Escritor

Cuando yo era adolescente trabajaba en un bar donde siempre había un número del periódico El Caso tiznando de sangre y vísceras la formica de la barra. Y yo, que lo leía todo, no podía sustraerme a aquellas hojas repletas de fotografías y titulares fascinantes y macabros, y quedaba durante horas, durante días, con los ojos cuajados de asesinatos y violaciones descritas al menudeo.

La verdad es que de literatura andaba El Caso más bien cortito, pero para un corazón joven y anclado a la barra de un bar era como mirar cada mañana por la ranura de la puerta del infierno y cerciorarse de que la maldad cuajaba en el mundo a sus anchas.

Uno de aquellos capítulos quedó ligado a mi memoria como un pajarillo a la trampa de un furtivo. Tanto llegó a impresionarme que recorté la noticia y la metí en la carpeta azul de la correspondencia y de los viejos poemas, y ahí sigue desde entonces. Se trataba del suicidio de un muchacho de mi edad, y eso sobrecoge. Y más si se tiene en cuenta que el chaval usó un procedimiento terrible: beberse una botella de lejía. Su cuerpo amaneció destartalado y roto sobre un banco de la Sagrada Familia de Barcelona. Cuando llegó el forense sacó de los bolsillos del pantalón una nota que decía: "La muerte es una obsesión, la mía se llama Cristina". El último romántico fue el titular que eligieron los de El Caso para aquella mañana.

Yo quise muchas veces imaginar cómo un joven de diez y pocos años llegaba a ese grado de desesperación, cómo podía uno ir tejiendo en su cabeza esa celdilla de pensamientos negrísimos con los que negar cualquier acceso a la esperanza.
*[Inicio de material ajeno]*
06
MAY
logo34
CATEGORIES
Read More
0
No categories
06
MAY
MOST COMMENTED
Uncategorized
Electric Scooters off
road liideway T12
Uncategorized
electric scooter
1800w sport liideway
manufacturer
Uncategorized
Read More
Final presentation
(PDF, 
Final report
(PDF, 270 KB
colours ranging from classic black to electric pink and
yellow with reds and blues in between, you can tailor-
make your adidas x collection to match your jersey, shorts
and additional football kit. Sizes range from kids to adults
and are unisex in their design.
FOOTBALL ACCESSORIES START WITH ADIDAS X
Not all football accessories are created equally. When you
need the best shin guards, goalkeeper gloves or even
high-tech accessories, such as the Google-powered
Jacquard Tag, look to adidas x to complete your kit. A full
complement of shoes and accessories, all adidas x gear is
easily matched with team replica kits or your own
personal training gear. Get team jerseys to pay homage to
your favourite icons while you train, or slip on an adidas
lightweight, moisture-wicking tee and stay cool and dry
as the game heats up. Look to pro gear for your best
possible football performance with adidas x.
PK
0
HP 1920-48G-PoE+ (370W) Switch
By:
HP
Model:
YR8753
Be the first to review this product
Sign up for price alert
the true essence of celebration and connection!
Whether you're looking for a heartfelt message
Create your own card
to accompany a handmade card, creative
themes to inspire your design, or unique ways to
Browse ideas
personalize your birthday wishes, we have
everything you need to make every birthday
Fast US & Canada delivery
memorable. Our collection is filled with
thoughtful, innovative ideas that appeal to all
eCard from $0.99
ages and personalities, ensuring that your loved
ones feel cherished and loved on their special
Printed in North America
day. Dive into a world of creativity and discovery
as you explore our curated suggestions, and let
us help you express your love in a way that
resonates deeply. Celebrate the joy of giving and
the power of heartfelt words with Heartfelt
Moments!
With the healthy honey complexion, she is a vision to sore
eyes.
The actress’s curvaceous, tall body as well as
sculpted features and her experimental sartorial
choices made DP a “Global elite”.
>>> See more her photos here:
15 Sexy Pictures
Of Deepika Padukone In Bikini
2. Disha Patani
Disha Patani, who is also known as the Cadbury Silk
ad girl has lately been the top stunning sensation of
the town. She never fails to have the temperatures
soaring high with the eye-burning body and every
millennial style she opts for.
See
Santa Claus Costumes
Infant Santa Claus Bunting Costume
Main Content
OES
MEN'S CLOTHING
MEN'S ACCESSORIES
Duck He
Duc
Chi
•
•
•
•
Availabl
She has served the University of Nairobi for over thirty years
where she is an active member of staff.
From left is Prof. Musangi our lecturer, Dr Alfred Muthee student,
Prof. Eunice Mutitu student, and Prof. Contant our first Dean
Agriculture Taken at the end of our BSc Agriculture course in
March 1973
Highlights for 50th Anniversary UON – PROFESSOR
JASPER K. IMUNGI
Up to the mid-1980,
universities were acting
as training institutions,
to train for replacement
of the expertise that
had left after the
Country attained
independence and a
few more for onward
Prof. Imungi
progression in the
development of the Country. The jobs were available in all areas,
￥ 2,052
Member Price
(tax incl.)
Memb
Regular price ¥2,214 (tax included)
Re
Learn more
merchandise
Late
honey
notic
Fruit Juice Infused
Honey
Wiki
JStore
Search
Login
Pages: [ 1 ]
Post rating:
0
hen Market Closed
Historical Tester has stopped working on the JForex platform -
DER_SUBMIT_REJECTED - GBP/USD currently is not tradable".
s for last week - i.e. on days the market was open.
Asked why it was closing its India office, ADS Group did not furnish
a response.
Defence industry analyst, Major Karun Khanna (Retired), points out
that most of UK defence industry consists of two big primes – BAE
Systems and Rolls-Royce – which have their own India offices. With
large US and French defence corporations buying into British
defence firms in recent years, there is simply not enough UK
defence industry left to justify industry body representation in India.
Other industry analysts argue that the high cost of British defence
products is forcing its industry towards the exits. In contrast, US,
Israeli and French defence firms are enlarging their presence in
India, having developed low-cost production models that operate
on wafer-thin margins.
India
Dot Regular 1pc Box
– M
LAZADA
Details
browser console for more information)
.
Pero yo no estaba llamado para sentir un amor así, ni para comprender tales cosas, ni para beber lejía. Sólo para mirar y asombrarme. De vez en cuando vuelven los periódicos a traerme noticias como aquella, aunque ande ya mi capacidad de estremecimiento mermada por el uso. Sin embargo, hoy ha vuelto a ocurrir. Hoy, mientras la mayoría de las ciudades de España están de fiestas, en una esquina de la página de sucesos los periódicos hablan de la muerte de dos mendigos. Un chico y una chica que eran novios y que eran yonquis, pero que ya no eran nada ni nadie y decidieron poner fin a tanta miseria plantándose delante de la vía del tren en una noche de luna llena de agosto. Dicen que el maquinista los vio abrazados, llorando, dándose valor el uno al otro con un último beso que los condujo hasta una muerte unánime.

Cómo me gustaría pensar que en ese último abrazo la pordiosera sin esperanzas regala un susurro al oído de su amado con los versos aquellos de Leopardi: Dulce y clara es la noche y no hace viento, y quieta sobre huertos y tejados está la luna y desde lejos muestra serena las montañas, ¡oh amor mío! Seguro que él los merecía.

Vaya este artículo por ellos, aunque no pretende ser un epitafio; además, nadie escribe epitafios en las tumbas de los suicidas. Pero, si sirve de algo, les diré que mi vieja carpeta azul de la correspondencia y de los viejos poemas ha encontrado dos nuevos inquilinos.